# My cats - Snuggles & Twinkles



## catman (Oct 12, 2002)

These pictures are about a year old. 

Snuggles (grey & white male) - Twinkles (tabby female):


----------



## catwoman (Dec 3, 2002)

Aren't my babies ADORABLE!!!!!!!

We just LOVE them SOOOOOOOO MUCH!!!!

They are absolutely the best babies in the whole world.


----------



## Max&Ben (Feb 7, 2003)

Those are priceless!! you can tell they are way too happy. The second pic looks like 2 tangled cats...they are real cuties, especially that little tan kitten. I'm trying to figure out the one with the vines and the cat, is he perched under a plant stand?....he thinks he's in the jungle! LOL

Great pics!


----------



## Homer (Feb 9, 2003)

Awwww.... they're buddies that's so cool. They are exceptionally cute together like that!


----------



## catwoman (Dec 3, 2002)

actually, she is under a hanging plant and trying to eat the plants leaves. Basically, we no longer have plants......my Twinkles decided that she wanted to jump into, dig, and play with the plants. One by one all the plants got their buts kicked by our adventurer!!!! :wink: Just a note for everyone......remember that some plants can be dangerous to cats, make sure to check that your plants are not harmful. 
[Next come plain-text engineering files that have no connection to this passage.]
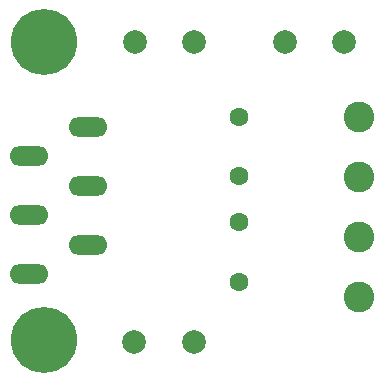
<source format=gts>
G04 #@! TF.GenerationSoftware,KiCad,Pcbnew,(6.0.5)*
G04 #@! TF.CreationDate,2022-06-23T10:44:57+02:00*
G04 #@! TF.ProjectId,splitter,73706c69-7474-4657-922e-6b696361645f,rev?*
G04 #@! TF.SameCoordinates,Original*
G04 #@! TF.FileFunction,Soldermask,Top*
G04 #@! TF.FilePolarity,Negative*
%FSLAX46Y46*%
G04 Gerber Fmt 4.6, Leading zero omitted, Abs format (unit mm)*
G04 Created by KiCad (PCBNEW (6.0.5)) date 2022-06-23 10:44:57*
%MOMM*%
%LPD*%
G01*
G04 APERTURE LIST*
%ADD10C,1.600000*%
%ADD11C,3.600000*%
%ADD12C,5.600000*%
%ADD13C,2.600000*%
%ADD14C,2.000000*%
%ADD15O,3.300000X1.650000*%
G04 APERTURE END LIST*
D10*
X128270000Y-95210000D03*
X128270000Y-90210000D03*
D11*
X111760000Y-109072710D03*
D12*
X111760000Y-109072710D03*
X111760000Y-83820000D03*
D11*
X111760000Y-83820000D03*
D13*
X138430000Y-105410000D03*
X138430000Y-100410000D03*
D14*
X119420000Y-109220000D03*
X124420000Y-109220000D03*
D15*
X110460000Y-103513500D03*
X115460000Y-101013500D03*
X110460000Y-98513500D03*
X115460000Y-96013500D03*
X110460000Y-93513500D03*
X115460000Y-91013500D03*
D14*
X124460000Y-83820000D03*
X119460000Y-83820000D03*
X137160000Y-83820000D03*
X132160000Y-83820000D03*
D10*
X128270000Y-104140000D03*
X128270000Y-99140000D03*
D13*
X138430000Y-95250000D03*
X138430000Y-90250000D03*
M02*

</source>
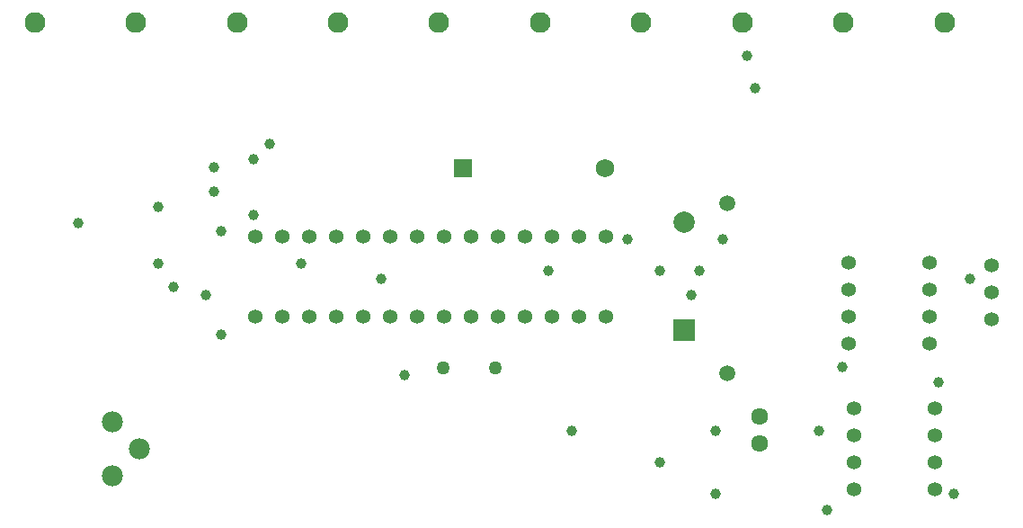
<source format=gbs>
G04 Generated by Ultiboard 13.0 *
%FSLAX25Y25*%
%MOIN*%

%ADD10C,0.00001*%
%ADD11C,0.05337*%
%ADD12C,0.05000*%
%ADD13R,0.07874X0.07874*%
%ADD14C,0.07874*%
%ADD15C,0.05906*%
%ADD16C,0.06334*%
%ADD17C,0.07699*%
%ADD18R,0.06900X0.06900*%
%ADD19C,0.06900*%
%ADD20C,0.03937*%
%ADD21C,0.07834*%


G04 ColorRGB 9900CC for the following layer *
%LNSolder Mask Bottom*%
%LPD*%
G54D10*
G54D11*
X163000Y169039D03*
X173000Y169039D03*
X183000Y169039D03*
X193000Y169039D03*
X203000Y169039D03*
X213000Y169039D03*
X223000Y169039D03*
X233000Y169039D03*
X243000Y169039D03*
X253000Y169039D03*
X263000Y169039D03*
X273000Y169039D03*
X283000Y169039D03*
X293000Y169039D03*
X163000Y198961D03*
X173000Y198961D03*
X183000Y198961D03*
X193000Y198961D03*
X203000Y198961D03*
X213000Y198961D03*
X223000Y198961D03*
X233000Y198961D03*
X243000Y198961D03*
X253000Y198961D03*
X263000Y198961D03*
X273000Y198961D03*
X283000Y198961D03*
X293000Y198961D03*
X385039Y135000D03*
X414961Y125000D03*
X385039Y125000D03*
X385039Y115000D03*
X385039Y105000D03*
X414961Y135000D03*
X414961Y115000D03*
X414961Y105000D03*
X383039Y189000D03*
X412961Y169000D03*
X383039Y179000D03*
X383039Y169000D03*
X383039Y159000D03*
X412961Y189000D03*
X412961Y179000D03*
X412961Y159000D03*
X436000Y188000D03*
X436000Y178000D03*
X436000Y168000D03*
G54D12*
X252000Y150000D03*
X232833Y150000D03*
G54D13*
X322000Y164000D03*
G54D14*
X322000Y204000D03*
G54D15*
X338000Y210992D03*
X338000Y148000D03*
G54D16*
X350000Y122000D03*
X350000Y132000D03*
G54D17*
X81339Y278000D03*
X118819Y278000D03*
X156299Y278000D03*
X193780Y278000D03*
X231260Y278000D03*
X268740Y278000D03*
X306220Y278000D03*
X343701Y278000D03*
X381181Y278000D03*
X418661Y278000D03*
G54D18*
X240000Y224000D03*
G54D19*
X292756Y224000D03*
G54D20*
X348425Y253937D03*
X132874Y180118D03*
X416339Y144685D03*
X422244Y103346D03*
X218504Y147638D03*
X147638Y224409D03*
X336614Y197835D03*
X168307Y233268D03*
X209646Y183071D03*
X428150Y183071D03*
X162402Y206693D03*
X150591Y200787D03*
X312992Y186024D03*
X271654Y186024D03*
X380906Y150591D03*
X327756Y186024D03*
X333661Y126969D03*
X333661Y103346D03*
X312992Y115157D03*
X280512Y126969D03*
X162402Y227362D03*
X180118Y188976D03*
X144685Y177165D03*
X375000Y97441D03*
X324803Y177165D03*
X301181Y197835D03*
X147638Y215551D03*
X126969Y209646D03*
X97441Y203740D03*
X372047Y126969D03*
X126969Y188976D03*
X345472Y265748D03*
X150591Y162402D03*
G54D21*
X120000Y120000D03*
X110000Y110000D03*
X110000Y130000D03*

M02*

</source>
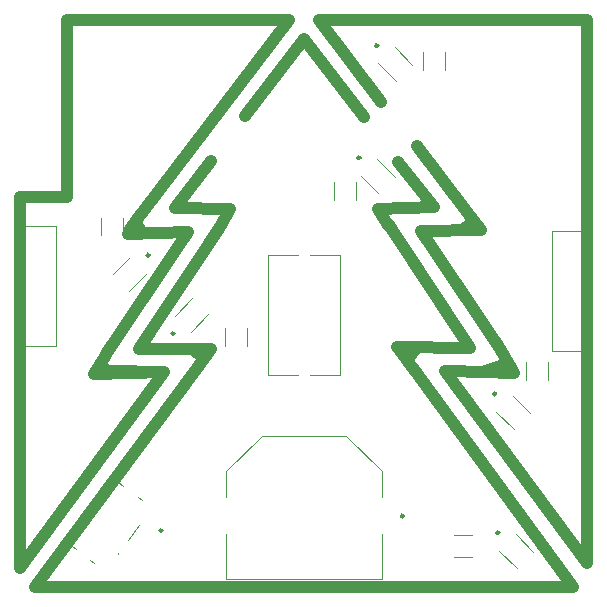
<source format=gto>
G04*
G04 #@! TF.GenerationSoftware,Altium Limited,Altium Designer,23.1.1 (15)*
G04*
G04 Layer_Color=65535*
%FSLAX23Y23*%
%MOIN*%
G70*
G04*
G04 #@! TF.SameCoordinates,7DB063E5-64DA-4751-B351-23BD0CB7D004*
G04*
G04*
G04 #@! TF.FilePolarity,Positive*
G04*
G01*
G75*
%ADD10C,0.010*%
%ADD11C,0.000*%
%ADD12C,0.039*%
D10*
X1278Y236D02*
G03*
X1278Y236I-5J0D01*
G01*
X474Y187D02*
G03*
X474Y187I-5J0D01*
G01*
X1193Y1804D02*
G03*
X1193Y1804I-5J0D01*
G01*
X1134Y1430D02*
G03*
X1134Y1430I-5J0D01*
G01*
X514Y844D02*
G03*
X514Y844I-5J0D01*
G01*
X1597Y180D02*
G03*
X1597Y180I-5J0D01*
G01*
X431Y1105D02*
G03*
X431Y1105I-5J0D01*
G01*
X1586Y643D02*
G03*
X1586Y643I-5J0D01*
G01*
D11*
X685Y384D02*
X804Y501D01*
X1085D02*
X1205Y384D01*
Y298D02*
Y384D01*
X804Y501D02*
X1085D01*
X685Y26D02*
X1205D01*
Y174D01*
X685Y298D02*
Y384D01*
Y26D02*
Y174D01*
X359Y157D02*
X396Y206D01*
X324Y110D02*
X325Y112D01*
X151Y150D02*
X185Y125D01*
X233Y88D02*
X245Y79D01*
X151Y150D02*
X310Y361D01*
X343Y336D01*
X392Y299D02*
X404Y290D01*
X1415Y1722D02*
Y1781D01*
X1343Y1722D02*
Y1781D01*
X1685Y689D02*
Y748D01*
X1758Y689D02*
Y748D01*
X1189Y1424D02*
X1248Y1366D01*
X569Y849D02*
X627Y908D01*
X514Y903D02*
X573Y962D01*
X1597Y120D02*
X1656Y62D01*
X1651Y174D02*
X1710Y116D01*
X964Y707D02*
X1064D01*
Y1107D01*
X964D02*
X1064D01*
X826Y707D02*
X926D01*
X826D02*
Y1107D01*
X926D01*
X1120Y1289D02*
Y1348D01*
X1047Y1289D02*
Y1348D01*
X755Y803D02*
Y863D01*
X682Y803D02*
Y863D01*
X1447Y100D02*
X1506D01*
X1447Y173D02*
X1506D01*
X308Y1041D02*
X366Y1100D01*
X362Y987D02*
X421Y1045D01*
X1587Y583D02*
X1645Y525D01*
X1641Y637D02*
X1700Y579D01*
X19Y1202D02*
X119D01*
Y802D02*
Y1202D01*
X19Y802D02*
X119D01*
X1771Y1186D02*
X1871D01*
X1771Y786D02*
Y1186D01*
Y786D02*
X1871D01*
X268Y1171D02*
Y1230D01*
X341Y1171D02*
Y1230D01*
X157Y1299D02*
Y1890D01*
X0Y1299D02*
X157D01*
X1193Y1745D02*
X1252Y1686D01*
X1248Y1799D02*
X1306Y1740D01*
X1135Y1370D02*
X1193Y1311D01*
D12*
X276Y736D02*
X287Y717D01*
X300Y719D01*
X479Y714D01*
X244Y709D02*
X479Y714D01*
X244Y709D02*
X252Y720D01*
X284Y771D01*
X390Y1205D02*
X406Y1181D01*
X358Y1177D02*
X559Y1182D01*
X358Y1177D02*
X366Y1193D01*
X403Y1243D01*
X1543Y717D02*
X1608Y739D01*
X1543Y717D02*
X1646Y713D01*
X1642Y720D02*
X1646Y713D01*
X1594Y799D02*
X1642Y720D01*
X1474Y1189D02*
X1487Y1199D01*
X1491Y1203D02*
X1512Y1219D01*
X1489Y1249D02*
X1535Y1189D01*
X1335Y1186D02*
X1535Y1189D01*
X996Y1890D02*
X1203Y1616D01*
X1323Y1469D02*
X1489Y1249D01*
X1335Y1186D02*
X1594Y799D01*
X1415Y718D02*
X1555Y717D01*
X1415Y718D02*
X1890Y79D01*
Y1890D01*
X996D02*
X1890D01*
X157D02*
X894D01*
X157Y1299D02*
Y1890D01*
X0Y1299D02*
X157D01*
X0Y63D02*
Y1299D01*
Y63D02*
X479Y714D01*
X287Y775D02*
X559Y1182D01*
X404Y1245D02*
X894Y1890D01*
X582Y784D02*
X606Y764D01*
X1299Y769D02*
X1318Y792D01*
X49Y0D02*
X1841D01*
X1256Y799D02*
X1500Y796D01*
X1256Y799D02*
X1268Y783D01*
X1315Y720D01*
X618Y791D02*
X626D01*
X634D01*
X581Y719D02*
X634Y791D01*
X394Y793D02*
X626Y791D01*
X665Y1200D02*
X699Y1260D01*
X515Y1261D02*
X699Y1260D01*
X1191D02*
X1227Y1206D01*
X1191Y1260D02*
X1379Y1265D01*
X49Y0D02*
X581Y719D01*
X394Y793D02*
X665Y1200D01*
X1229Y1204D02*
X1500Y796D01*
X1309Y728D02*
X1841Y0D01*
X1260Y1417D02*
X1379Y1265D01*
X515Y1261D02*
X635Y1419D01*
X750Y1570D02*
X945Y1825D01*
X1146Y1565D01*
M02*

</source>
And thanks everyone.....these babies are our precious little ones.....they definitely run the show around here. And yes they are friends but believe me they have fun wrestling and chasing each other too!!!!!


----------



## lexxie109 (Jan 20, 2003)

Awww! It looks like they really love each other.


----------



## lexxie109 (Jan 20, 2003)

Ugh, how do you post a picture?


----------



## Max&Ben (Feb 7, 2003)

lexxie109 said:


> Ugh, how do you post a picture?


To post a picture you must first have the picture "hosted" somewhere on the web. Your ISP may provide a personal webspace hosted on their servers. You can contact them and they will be pleased to explain how to use it along with the required address to send (upload) your pictures. 

Once that is done, you simply set up a link to it by using the IMG button visible when you are doing a new post to reply here on the board. Most boards are set up the same way. You may have to familiarize yourself a little with FTP. No big deal, I will be happy to help any step along the way. 

First you must contact your ISP and get the server address and then get your personal webspace activated. They are the only ones who can do that. Then you select which pictures you wish to show (you may need to resize them) and using an FTP program (free) you would upload them to your newly activated webspace. As I mentioned, once they are there, it's pretty easy to link them here to the board.

There are also a number of free services which will do the same thing. Run a google search on "free image hosting" or "free web hosting" and choose one that suits your needs. they are all explained fairly well. 

Feel free to PM me if you run into trouble.


----------